Seçimlerde ortaya çıkan seçmen iradesine saygı gibi beylik lafların mürekkebi bile kurumadan, tek başına yapılan balkon konuşmasında sarf edilen sözler hala yankılanmaya devam ederken, Van’da halkın çok büyük desteğiyle DEM Parti’den Belediye Eş Başkanı seçilen Abdullah Zeydan’a, mazbatasını vermediler. Sürekli darbeden, vesayetten dem vurup, en büyük darbe ve vesayet pratiklerinden birine bir kez daha imza attılar. Belediyenin seçimi açık bir farkla kazanan bir partiden alınması ve seçimi kaybeden tarafa verilmesi, buna iktidar sözcülerinin yapmaya çalıştığı gibi ne gerekçe üretilmeye çalışılırsa çalışılsın, halkın iradesine açık bir darbedir. Hukuk kisvesi altında yapılan bir gasptır.

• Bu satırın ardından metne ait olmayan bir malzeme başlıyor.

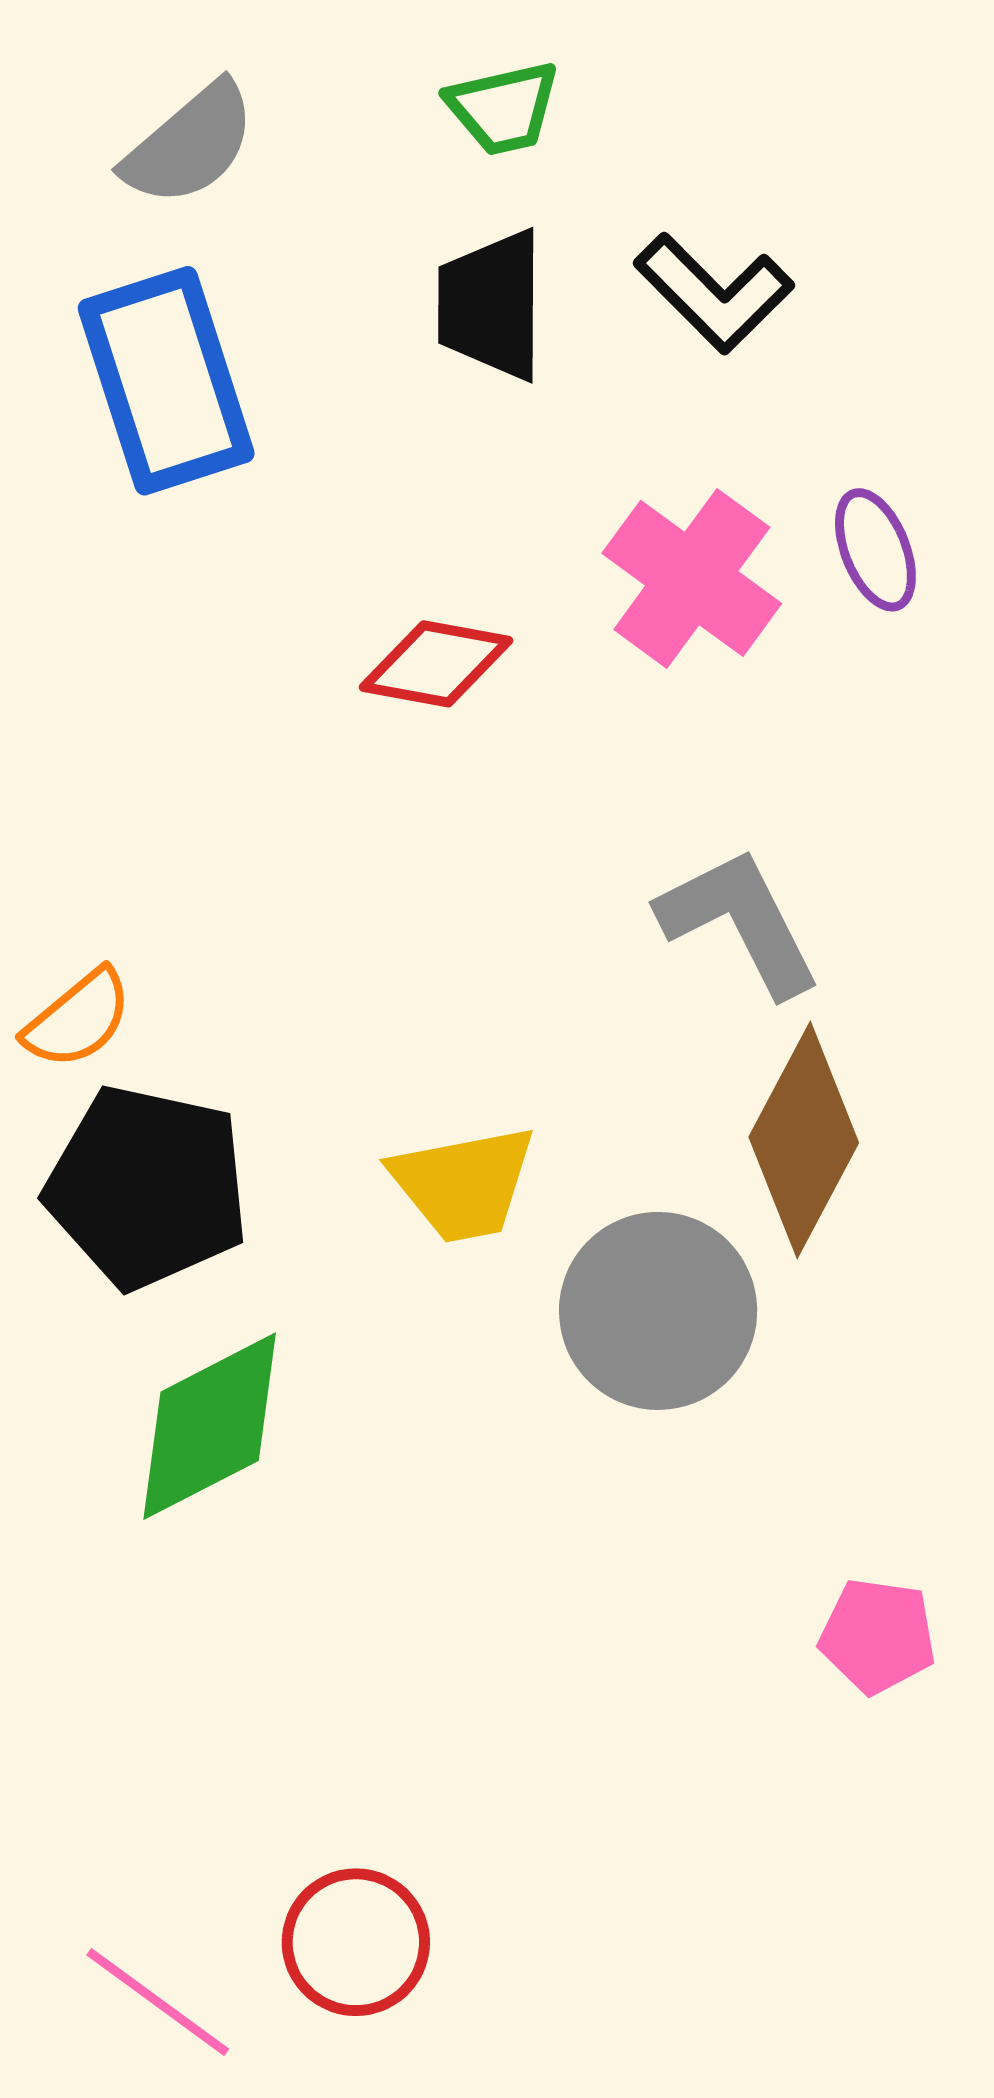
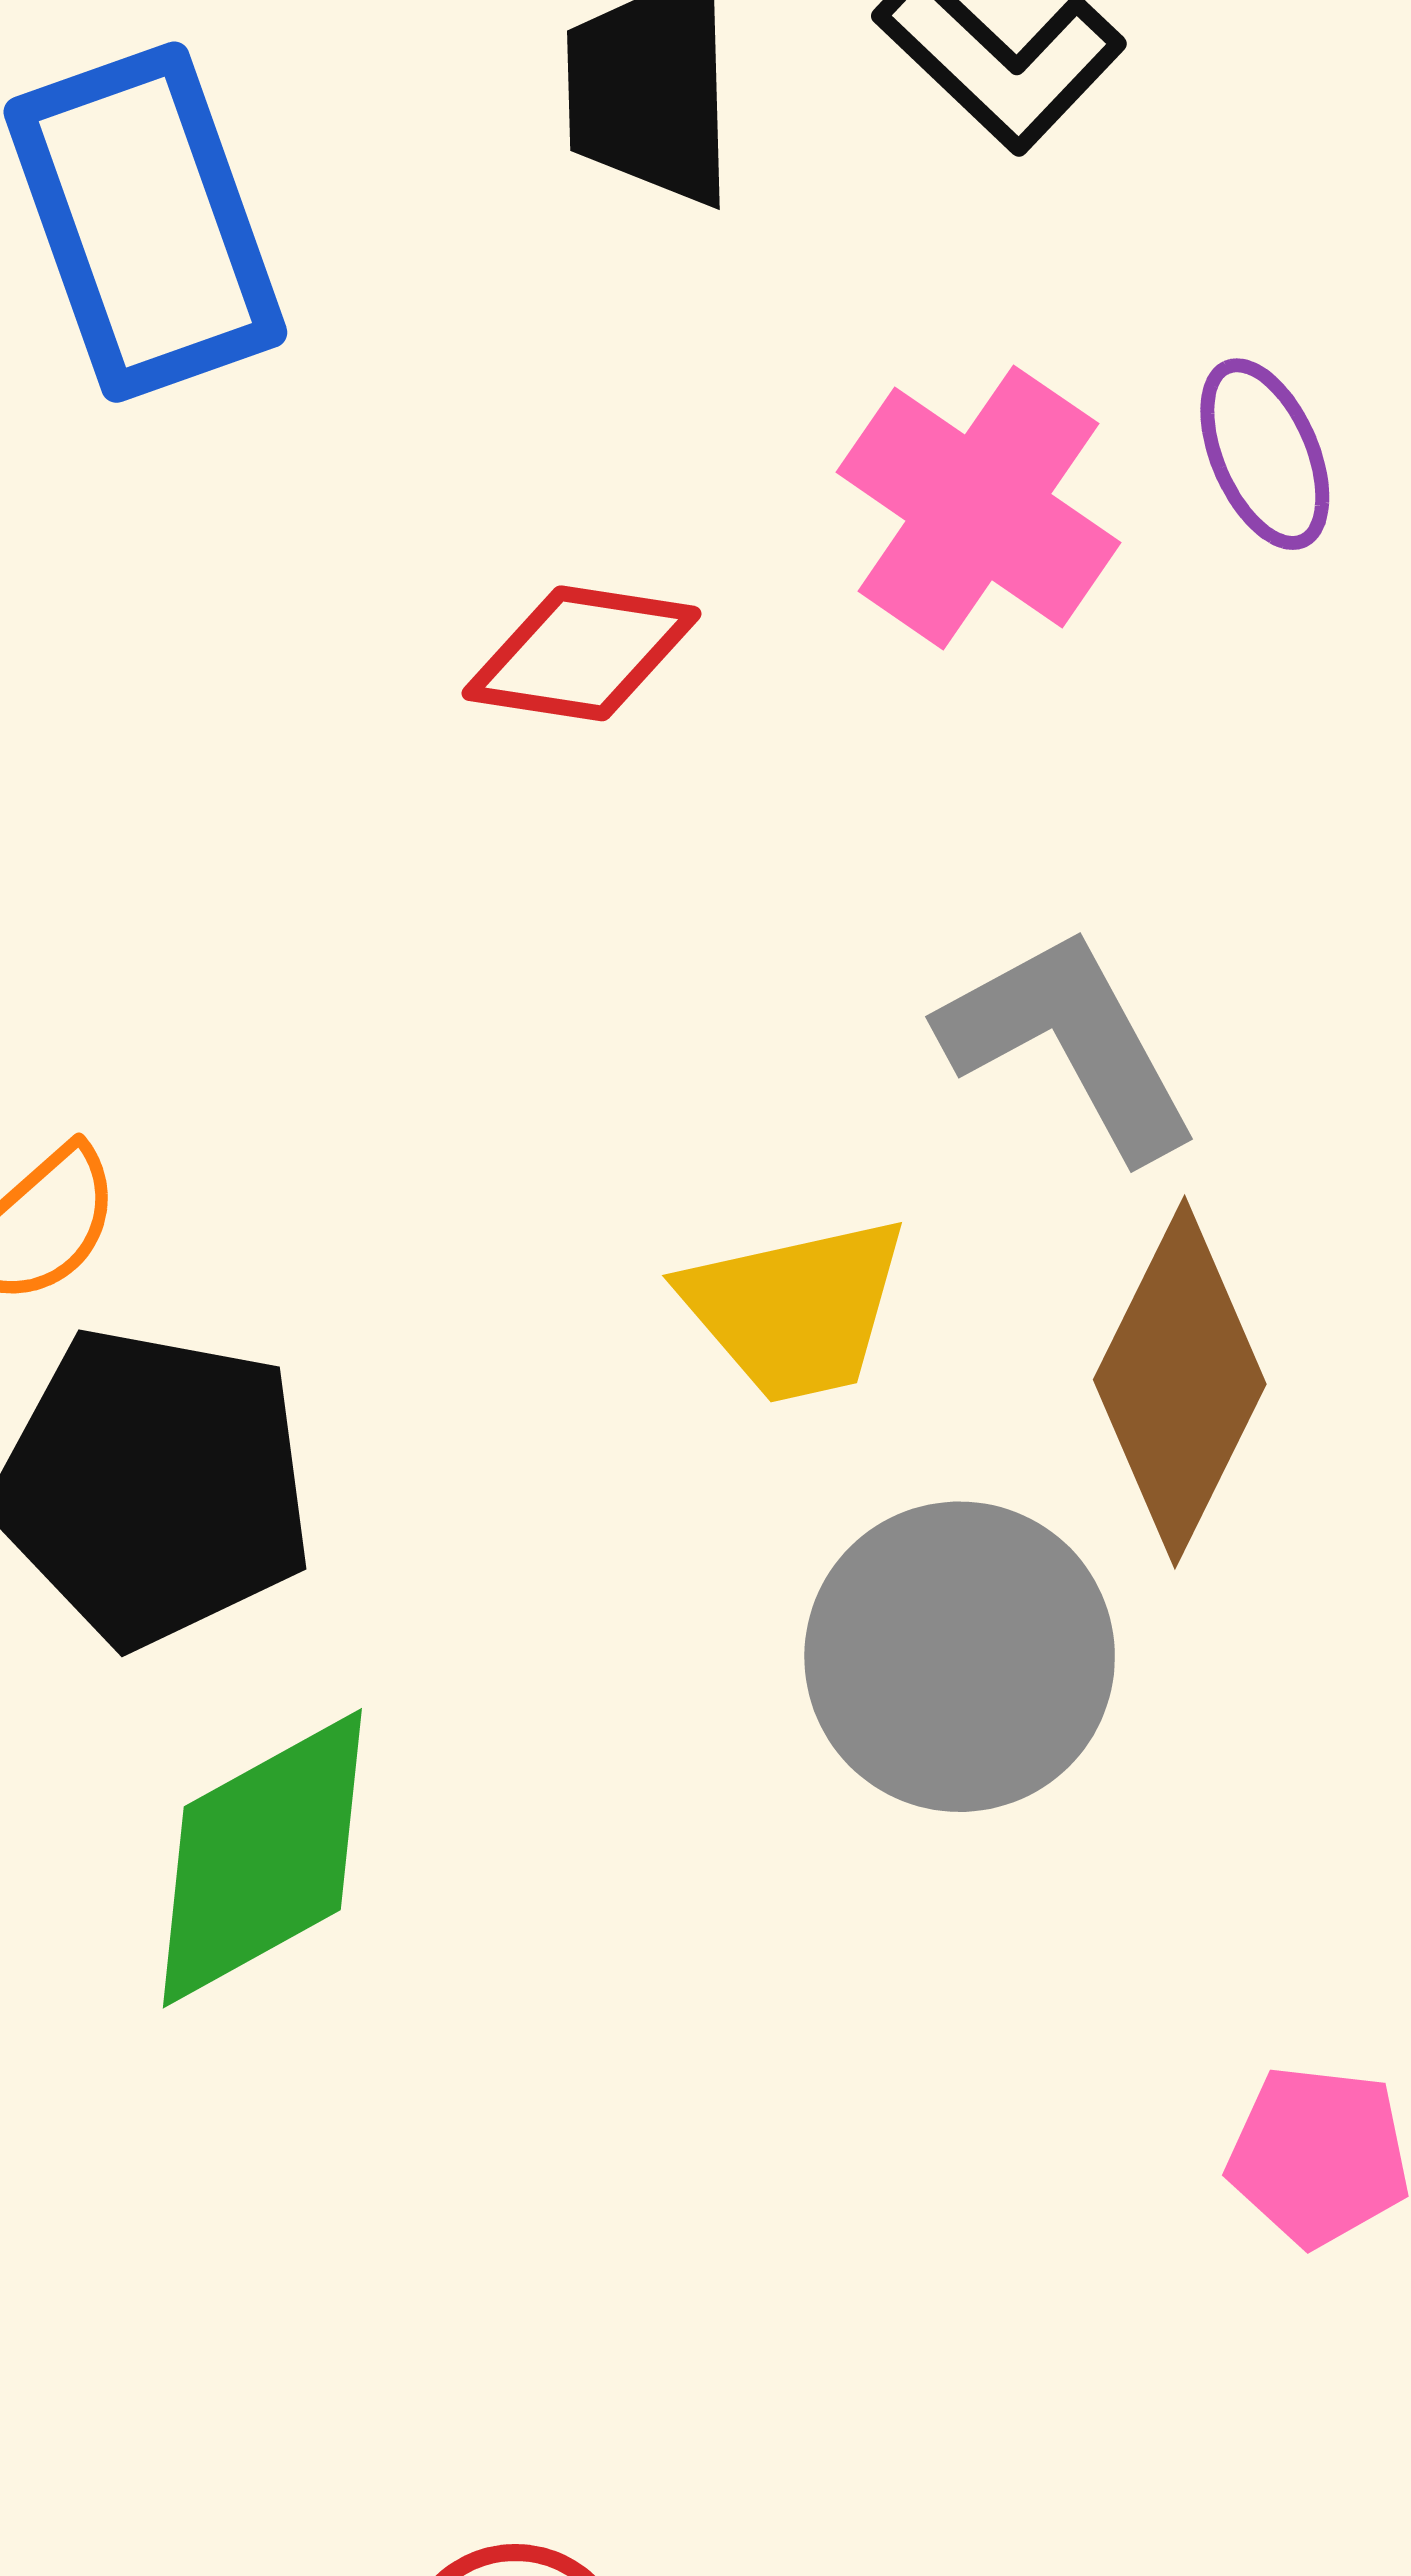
yellow trapezoid: (463, 1184) -> (795, 1309), moved

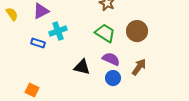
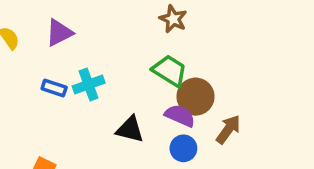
cyan cross: (58, 31) -> (89, 85), moved
brown circle: (137, 31) -> (195, 97), moved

İktidar, seçimlerin üzerinden daha iki gün bile geçmeden, Van’da yaşananlar ile iktidar, 2016’dan beri kesintisiz olarak sürdürülen kayyum pratiğiyle somutlaşan zihniyetten zerre geri adım atmadığının, farklı yol ve yöntemlerle bu uygulamaya devam edeceğinin sinyalini verdi.
Dahası, ülke her anlamda büyük bir kriz içinde. İktidar bloku gerek kendi içindeki krizlerle gerekse de ülkenin içine yuvarlandığı ekonomik, siyasi, yargısal, sosyal ve ahlaki krizlerle baş edemediği, bunlara gerçek ve kalıcı çözümler bulamadığı için çıkışı milliyetçi ve gerici hassasiyetleri kullanarak dikkatleri başka yerlere çekmekte aramaktadır.
Fakat bu arayış da, yani başta Kürt Sorunu olmak üzere ülkenin yaşadığı sorunları çözmek yerine çözümsüzlükte ısrar etme, toplum olarak tüm sonuçlarını en ağır şekilde yaşayarak görsek de, en başta bu çözümsüzlükte ısrar edenlerin çöküşünü hızlandırmaktadır. Çözmeyen çözülür diyalektiğinin nasıl işlediğini görmek isteyen 90’lara ve o dönemki siyasi aktörlerin sonlarına bakabilir.
Bugün de benzer bir diyalektik işlemektedir. İktidar bloku, çözümsüzlükte ısrar ettikçe, yaşanan krizler daha da ağırlaşmakta ve buna bağlı olarak da çözülen kendisi olmaktadır.
Dolayısıyla da, bugün kendine muhalif diyen iktidardan ve uygulamalarından rahatsız olan tüm siyasi partilere, meslek örgütlerine, sivil toplum örgütlerine düşen; iktidarın milliyetçilik, “terörle mücadele” gibi klişe söylemlerinin ardında hizalanmak değil, Van’da yaşanan darbe ve gasp karşısında hiçbir koşul ve şart öne sürmeden Kürt halkının yanında olmaktır.
Bu darbeyi ve gaspı kabul etmemek vicdanı olan herkes için tarihi ve ahlaki bir görevdir. Bugün iktidarın karşısında Van halkının yanında olmayanlar, çözülüşü her gün daha da hızlanan iktidar ile birlikte, tarihte hak ettikleri yeri alacaklardır.